Hematite

Hematite

Hematite Nodule,  Fe2O3  Iron oxide. with Siderite and Quartz.  This specimen was found on my final visit to Marine colliery waste heaps. Hoping to find some Millerite, I arrived to find that the waste heaps had been landscaped out of existence. As I was despondently leaving the remaining tiny car park, I spotted this nodule by the entrance, which did at least give me something to show for my 136 mile round trip. The centre of the nodule is lined with tiny platey Siderite crystals, with two small crystals of Quartz.

Jasper

Jasper

Jasper,  Mookaite var.  SiO2 , is not a mineral as such, but is a rock. It is formed as a sedimentary rock from the weathered products of a cretacious siltstone in the Carnarvon basin in Western Australia. In particular it derives it's name from Mooka station, where it was first found. Jasper is an aggregate of microgranular quartz, and chalcedony. The specimens reddish colour is the result of iron impurities, and the typical conchoidal fracture of quartz is apparent. This specimen was collected by Jim Nicholls, co-founder of the club, while he was working in the area.

Hematite

Hematite

Hematite,  Fe2O3  Iron oxide, with Siderite,   FeCO3 Iron carbonate. The Hematite in this specimen is in the form of many angular shards, which were created as the result of hydraulic brecciation. The spaces and voids have been populated by small platey crystals of Siderite. Also on the specimen is one " herkimer " quartz crystal. The specimen was collected from Marine colliery waste tips, near Ebbw Vale, south Wales

Barite

Barite

Barite, or Baryte,  BaSO4   is Barium sulphide. This specimen is peculiar to cliffs on the north coast of the Isle of Sheppey, in Kent. The cliffs, which are in the London clay, are host to large septarian nodules.
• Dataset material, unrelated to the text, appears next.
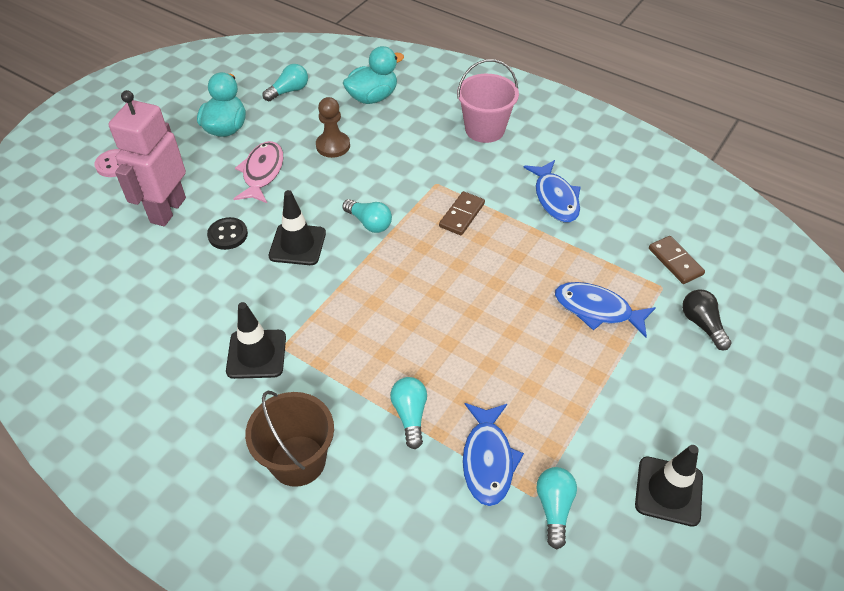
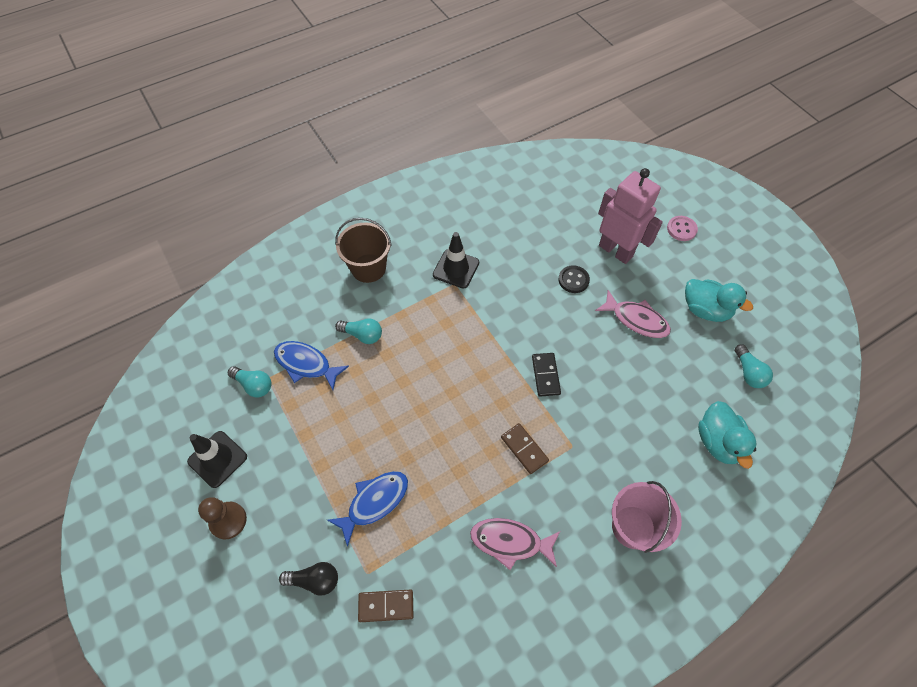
camera: 115 degrees right, 10 degrees up
black traffic cone [269,190,326,265] -> none
brown pawn [316,97,350,158] -> brown pawn moved to [198,497,247,539]
turquoise light bulb [342,199,392,233] -> black domino [532,353,561,397]
blue fish [523,160,581,222] -> pink fish [470,518,560,570]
The nodules have cracks which are lined with pale mustard coloured Calcite, on which there are radiating greyish white Barite crystals. How this type of  mineralisation  occurs seems to be a mystery.    

Chalcopyrite

Chalcopyrite

Chalcopyrite,  CuFeS2  is a Copper Iron sulphide mineral. It is the most important ore of copper, and the two most important sources are found in  volcanogenic massive sulphide deposits, and sedimentary exhalative deposits ( Hydrothermal deposits ). Small crystals such as these shown on the specimen are quite commonly found in nearly all mining exploration sites in the U.K. This specimen is reputed to be from Kellingly mine, near Knottingley, Yorkshire. The field of view of the insert is 7mm. and there are even smaller crystals peppered on the surface, which is completely covered with minute clear, pale yellow/brown fluorite crystals.